Study aims to improve physical activity levels in children

23 December 2015

A research project is working with childcare centres to promote healthy exercise patterns, with the aim of reducing childhood obesity .


Massey University and the University of Waikato have developed a partnership with BestStart Education and Care centres to introduce a weekly exercise programme for 155 pre-schoolers in South Auckland.


Throughout a 10-week period, the children at the centres participated in weekly exercise sessions provided by the Jumping Beans programme.


The sessions get the children to jump, balance, catch balls, and do forward roles in order to improve fitness and fundamental movement patterns. 


Centre teachers have been up-skilled in physical literacy and ways to provide better opportunities for children to be more physically active.

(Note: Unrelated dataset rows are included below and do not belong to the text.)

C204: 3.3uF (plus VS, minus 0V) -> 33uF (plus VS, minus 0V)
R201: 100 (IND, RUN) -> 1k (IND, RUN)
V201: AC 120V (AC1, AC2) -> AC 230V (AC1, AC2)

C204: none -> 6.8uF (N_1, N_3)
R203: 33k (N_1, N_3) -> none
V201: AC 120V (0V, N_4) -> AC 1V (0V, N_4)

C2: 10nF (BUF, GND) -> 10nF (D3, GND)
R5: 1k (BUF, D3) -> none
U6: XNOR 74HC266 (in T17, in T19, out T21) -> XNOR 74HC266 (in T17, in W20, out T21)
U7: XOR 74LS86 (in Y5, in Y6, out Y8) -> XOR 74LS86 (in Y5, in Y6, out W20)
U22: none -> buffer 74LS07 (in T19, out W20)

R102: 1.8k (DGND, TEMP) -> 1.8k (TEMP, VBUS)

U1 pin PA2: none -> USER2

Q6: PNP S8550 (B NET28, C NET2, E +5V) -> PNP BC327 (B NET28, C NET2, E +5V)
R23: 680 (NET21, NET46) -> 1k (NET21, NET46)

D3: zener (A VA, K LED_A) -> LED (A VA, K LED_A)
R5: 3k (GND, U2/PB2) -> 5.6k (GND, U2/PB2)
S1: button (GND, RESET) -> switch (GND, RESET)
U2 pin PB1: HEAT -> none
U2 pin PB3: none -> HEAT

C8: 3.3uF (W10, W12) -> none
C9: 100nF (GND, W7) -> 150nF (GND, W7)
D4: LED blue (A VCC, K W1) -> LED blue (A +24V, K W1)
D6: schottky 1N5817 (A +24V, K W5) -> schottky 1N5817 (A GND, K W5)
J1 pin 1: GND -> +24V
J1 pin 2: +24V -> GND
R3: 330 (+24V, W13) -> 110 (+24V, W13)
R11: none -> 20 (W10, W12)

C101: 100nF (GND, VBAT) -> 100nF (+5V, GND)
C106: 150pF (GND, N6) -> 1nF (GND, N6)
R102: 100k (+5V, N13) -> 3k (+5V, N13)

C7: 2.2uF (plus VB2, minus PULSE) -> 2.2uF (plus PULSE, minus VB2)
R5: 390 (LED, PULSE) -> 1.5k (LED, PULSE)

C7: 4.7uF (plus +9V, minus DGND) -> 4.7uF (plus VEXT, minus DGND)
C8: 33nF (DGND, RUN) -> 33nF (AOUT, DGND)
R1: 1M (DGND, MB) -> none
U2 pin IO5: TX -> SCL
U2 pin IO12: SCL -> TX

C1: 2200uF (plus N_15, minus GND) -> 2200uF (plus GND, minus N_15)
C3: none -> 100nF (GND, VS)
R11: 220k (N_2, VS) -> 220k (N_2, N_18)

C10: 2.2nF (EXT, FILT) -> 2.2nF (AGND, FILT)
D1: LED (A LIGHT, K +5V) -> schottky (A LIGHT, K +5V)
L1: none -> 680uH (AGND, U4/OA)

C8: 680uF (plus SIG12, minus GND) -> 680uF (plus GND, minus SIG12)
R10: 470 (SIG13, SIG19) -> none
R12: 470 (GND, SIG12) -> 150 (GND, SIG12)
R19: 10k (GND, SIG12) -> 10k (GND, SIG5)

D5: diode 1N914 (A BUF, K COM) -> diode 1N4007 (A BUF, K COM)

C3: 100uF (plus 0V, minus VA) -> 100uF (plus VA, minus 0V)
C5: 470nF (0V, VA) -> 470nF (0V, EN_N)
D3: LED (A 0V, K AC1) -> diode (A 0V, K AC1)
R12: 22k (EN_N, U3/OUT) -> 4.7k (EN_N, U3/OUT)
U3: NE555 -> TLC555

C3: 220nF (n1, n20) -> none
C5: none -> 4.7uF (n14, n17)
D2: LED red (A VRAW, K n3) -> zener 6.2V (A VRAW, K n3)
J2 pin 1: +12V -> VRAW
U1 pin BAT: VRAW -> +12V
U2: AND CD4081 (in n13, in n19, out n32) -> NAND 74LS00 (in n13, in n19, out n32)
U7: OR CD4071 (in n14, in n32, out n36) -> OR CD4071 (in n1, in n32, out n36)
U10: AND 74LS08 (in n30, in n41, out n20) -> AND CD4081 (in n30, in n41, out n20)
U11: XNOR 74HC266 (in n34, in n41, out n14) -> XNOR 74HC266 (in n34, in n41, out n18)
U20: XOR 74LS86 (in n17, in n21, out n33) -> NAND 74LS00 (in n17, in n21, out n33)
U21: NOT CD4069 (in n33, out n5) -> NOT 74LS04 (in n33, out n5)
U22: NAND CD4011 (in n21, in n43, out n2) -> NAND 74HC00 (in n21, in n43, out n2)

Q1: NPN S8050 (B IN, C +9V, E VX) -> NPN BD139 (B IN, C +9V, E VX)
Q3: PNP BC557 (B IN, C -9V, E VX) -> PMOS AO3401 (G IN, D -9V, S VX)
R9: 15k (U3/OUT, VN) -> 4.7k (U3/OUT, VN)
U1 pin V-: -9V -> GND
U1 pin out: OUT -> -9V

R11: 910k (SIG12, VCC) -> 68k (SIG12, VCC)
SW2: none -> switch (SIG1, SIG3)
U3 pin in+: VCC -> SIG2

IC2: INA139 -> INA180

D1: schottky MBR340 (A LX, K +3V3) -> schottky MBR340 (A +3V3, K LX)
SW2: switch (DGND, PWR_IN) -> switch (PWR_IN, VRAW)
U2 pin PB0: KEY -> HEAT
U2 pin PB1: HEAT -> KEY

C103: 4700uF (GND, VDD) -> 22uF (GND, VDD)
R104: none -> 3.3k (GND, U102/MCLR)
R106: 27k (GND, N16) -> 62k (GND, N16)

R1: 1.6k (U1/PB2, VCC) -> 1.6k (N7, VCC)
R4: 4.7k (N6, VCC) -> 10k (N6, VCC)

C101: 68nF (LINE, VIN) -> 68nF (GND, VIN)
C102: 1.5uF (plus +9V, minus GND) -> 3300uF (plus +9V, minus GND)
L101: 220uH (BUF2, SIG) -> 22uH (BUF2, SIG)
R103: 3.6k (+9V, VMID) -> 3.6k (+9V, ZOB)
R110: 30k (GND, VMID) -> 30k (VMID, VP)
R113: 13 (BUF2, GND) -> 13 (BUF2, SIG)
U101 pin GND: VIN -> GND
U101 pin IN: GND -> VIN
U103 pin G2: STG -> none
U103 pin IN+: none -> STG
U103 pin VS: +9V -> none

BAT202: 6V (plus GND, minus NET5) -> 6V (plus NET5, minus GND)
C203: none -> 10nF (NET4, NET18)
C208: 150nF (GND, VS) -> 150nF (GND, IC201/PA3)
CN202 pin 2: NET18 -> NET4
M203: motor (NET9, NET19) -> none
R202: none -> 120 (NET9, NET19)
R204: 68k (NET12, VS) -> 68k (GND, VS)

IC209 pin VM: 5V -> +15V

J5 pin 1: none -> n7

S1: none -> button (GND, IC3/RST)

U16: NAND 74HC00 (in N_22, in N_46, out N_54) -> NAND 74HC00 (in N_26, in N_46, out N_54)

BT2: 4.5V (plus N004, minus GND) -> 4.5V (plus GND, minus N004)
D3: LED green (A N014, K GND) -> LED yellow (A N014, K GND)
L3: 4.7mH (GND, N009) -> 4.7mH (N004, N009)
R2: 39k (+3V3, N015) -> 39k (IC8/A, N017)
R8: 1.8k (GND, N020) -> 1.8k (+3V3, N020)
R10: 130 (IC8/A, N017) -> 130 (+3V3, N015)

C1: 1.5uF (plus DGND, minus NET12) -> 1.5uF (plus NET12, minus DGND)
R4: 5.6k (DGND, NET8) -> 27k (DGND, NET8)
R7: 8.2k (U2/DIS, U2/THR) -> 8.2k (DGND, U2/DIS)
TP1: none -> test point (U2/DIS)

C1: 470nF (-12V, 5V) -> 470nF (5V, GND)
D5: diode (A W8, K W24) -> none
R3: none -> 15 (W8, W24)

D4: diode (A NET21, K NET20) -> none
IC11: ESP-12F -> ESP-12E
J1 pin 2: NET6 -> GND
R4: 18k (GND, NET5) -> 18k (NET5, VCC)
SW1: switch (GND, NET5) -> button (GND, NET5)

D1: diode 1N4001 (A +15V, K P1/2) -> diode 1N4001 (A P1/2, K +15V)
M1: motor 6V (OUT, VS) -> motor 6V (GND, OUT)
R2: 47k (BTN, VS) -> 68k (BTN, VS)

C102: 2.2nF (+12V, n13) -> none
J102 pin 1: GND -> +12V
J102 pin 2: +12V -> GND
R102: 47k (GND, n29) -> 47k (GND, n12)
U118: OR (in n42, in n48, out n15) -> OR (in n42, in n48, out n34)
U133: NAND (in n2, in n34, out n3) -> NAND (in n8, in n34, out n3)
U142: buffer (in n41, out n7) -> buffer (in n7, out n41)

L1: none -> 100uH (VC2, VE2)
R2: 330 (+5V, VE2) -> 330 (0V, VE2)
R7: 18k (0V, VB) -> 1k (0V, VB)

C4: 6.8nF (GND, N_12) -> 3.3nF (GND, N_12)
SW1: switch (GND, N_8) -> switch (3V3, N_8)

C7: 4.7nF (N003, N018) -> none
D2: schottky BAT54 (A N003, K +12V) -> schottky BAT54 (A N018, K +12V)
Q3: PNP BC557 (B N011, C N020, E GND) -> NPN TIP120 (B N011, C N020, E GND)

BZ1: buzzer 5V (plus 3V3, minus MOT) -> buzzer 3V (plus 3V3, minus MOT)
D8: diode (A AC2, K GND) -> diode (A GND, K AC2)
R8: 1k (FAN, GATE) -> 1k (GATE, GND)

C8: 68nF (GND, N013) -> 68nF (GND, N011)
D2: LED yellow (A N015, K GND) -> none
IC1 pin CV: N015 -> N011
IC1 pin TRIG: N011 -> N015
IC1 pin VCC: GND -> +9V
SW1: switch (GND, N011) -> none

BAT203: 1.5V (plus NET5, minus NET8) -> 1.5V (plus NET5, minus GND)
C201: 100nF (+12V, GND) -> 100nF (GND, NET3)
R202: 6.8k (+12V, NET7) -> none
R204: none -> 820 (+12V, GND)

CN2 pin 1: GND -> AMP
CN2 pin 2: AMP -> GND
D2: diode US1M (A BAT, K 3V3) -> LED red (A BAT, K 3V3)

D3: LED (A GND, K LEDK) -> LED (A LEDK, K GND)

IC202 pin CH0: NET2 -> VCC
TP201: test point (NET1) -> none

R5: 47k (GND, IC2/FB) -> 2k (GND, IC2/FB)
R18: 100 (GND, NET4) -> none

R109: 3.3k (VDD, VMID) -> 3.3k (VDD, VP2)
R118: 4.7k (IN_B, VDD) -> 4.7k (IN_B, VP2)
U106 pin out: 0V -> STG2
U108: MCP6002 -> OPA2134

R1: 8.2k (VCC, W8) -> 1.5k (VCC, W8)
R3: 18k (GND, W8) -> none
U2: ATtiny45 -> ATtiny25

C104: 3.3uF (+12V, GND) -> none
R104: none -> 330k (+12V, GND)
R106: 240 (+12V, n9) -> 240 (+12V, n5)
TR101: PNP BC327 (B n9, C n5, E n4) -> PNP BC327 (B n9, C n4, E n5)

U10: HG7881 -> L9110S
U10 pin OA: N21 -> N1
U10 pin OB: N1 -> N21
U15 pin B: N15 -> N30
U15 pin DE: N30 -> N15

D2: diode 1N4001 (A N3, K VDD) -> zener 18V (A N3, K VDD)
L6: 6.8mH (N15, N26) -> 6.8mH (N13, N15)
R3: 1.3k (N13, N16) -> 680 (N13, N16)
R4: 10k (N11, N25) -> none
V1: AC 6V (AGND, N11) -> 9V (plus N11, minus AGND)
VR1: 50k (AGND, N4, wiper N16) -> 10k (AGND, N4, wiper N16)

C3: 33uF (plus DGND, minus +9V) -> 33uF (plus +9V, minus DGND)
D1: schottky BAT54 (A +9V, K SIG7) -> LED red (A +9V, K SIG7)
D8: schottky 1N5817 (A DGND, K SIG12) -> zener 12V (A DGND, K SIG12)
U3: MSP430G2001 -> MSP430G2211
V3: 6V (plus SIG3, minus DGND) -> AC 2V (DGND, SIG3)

Additionally, Massey University is providing nutrition training to staff to boost awareness of the positive effects of a healthy diet for preschoolers.


Dr Ajmol Ali from Massey University’s School of Sport and Exercise says obesity rates in New Zealand children are increasing at an alarming rate.


“With more children enrolled in early childhood education centres, it’s becoming extremely important they are provided with appropriate physical activity and nutrition practices.


“The impact of these good practices will not only affect physical activity levels and promote better nutrition but may also enable improved sleep and better management of children. Research suggests children with better motor skills may have improved academic and cognitive abilities and also enhanced physical activity levels as adolescents and adults.”


Dr Ali says children’s opportunities to stay active are limited.


“There is a lack of focus in initial teacher education on physical education and nutrition. Teachers’ perceptions of risk and rigid playground regulations are creating ‘cotton wool children’.”


The most common barriers identified in a nationwide scoping report (Sport and Recreation New Zealand) were limited information, knowledge and skills of teachers, and their lack of confidence in providing a wide range of physical activity opportunities.